Ad astra per alia porci (paulistano) wrote in linguaphiles,
Ad astra per alia porci


Some background before I ask my question: my wife is deaf and uses a phonemic system called Cued Speech (or Cued Language depending on the context) for communication. It's a pretty neat system, where, using certain handshapes and placement, you "cue" the phonemes of the words you're saying. That said, of course I'm always curious phonemes and phonemic phenomena.

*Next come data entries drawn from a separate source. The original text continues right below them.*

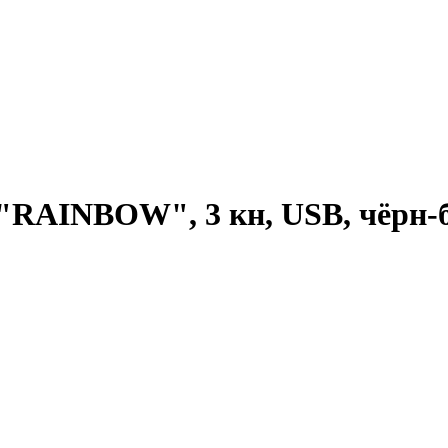
"RAINBOW", 3 кн, USB, чёрн-б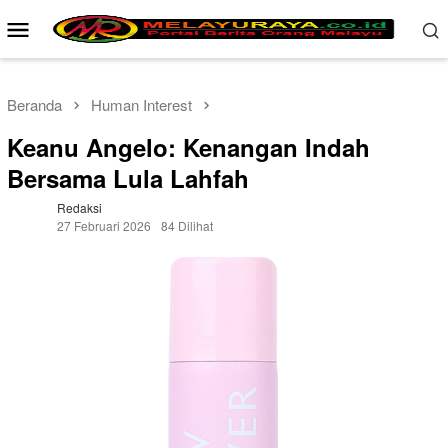
Loncat
Menu
ke
Mobile
konten
Beranda
Human Interest
Keanu Angelo: Kenangan Indah
Bersama Lula Lahfah
Redaksi
27 Februari 2026
84 Dilihat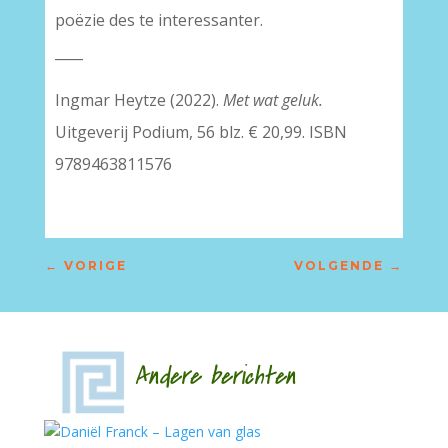
poëzie des te interessanter.
____
Ingmar Heytze (2022).
Met wat geluk.
Uitgeverij Podium, 56 blz. € 20,99. ISBN
9789463811576
←
VORIGE
VOLGENDE
→
Andere berichten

I've had 2 phonemic-related questions rattling around my head for awhile now. Take the words "prince" and "prints." Let's see if I can verbalize my question in a way that makes sense. To me, those two words are homophones, because in the word "prince," there's a transition between the voiced-nasal consonant /n/ and the non-voiced consonant /s/, which resembles a /t/. I suppose this is simply just an example of co-articulation. I guess my question is, how does one tell what is phonemic and what is allophonic in the context. Would you phonemically transcribe "prince" as /prIns/ and "prints" as /prInts/? How can one tell if the /t/ is phonemically there?

Onto my 2nd question, my wife and I were talking the other day and she pluralized breakfast as "breakfases." She pluralized the word as if the /t/ wasn't at the end of the word at all. Does this mean that /t/ is not phonemically significant? Has anyone else heard people pluralize breakfast in this manner, especially in careless, tired-as-heck speech?

Man I hope I made sense. I'm on Ambien right now and the risk of me not being clear is rather high :).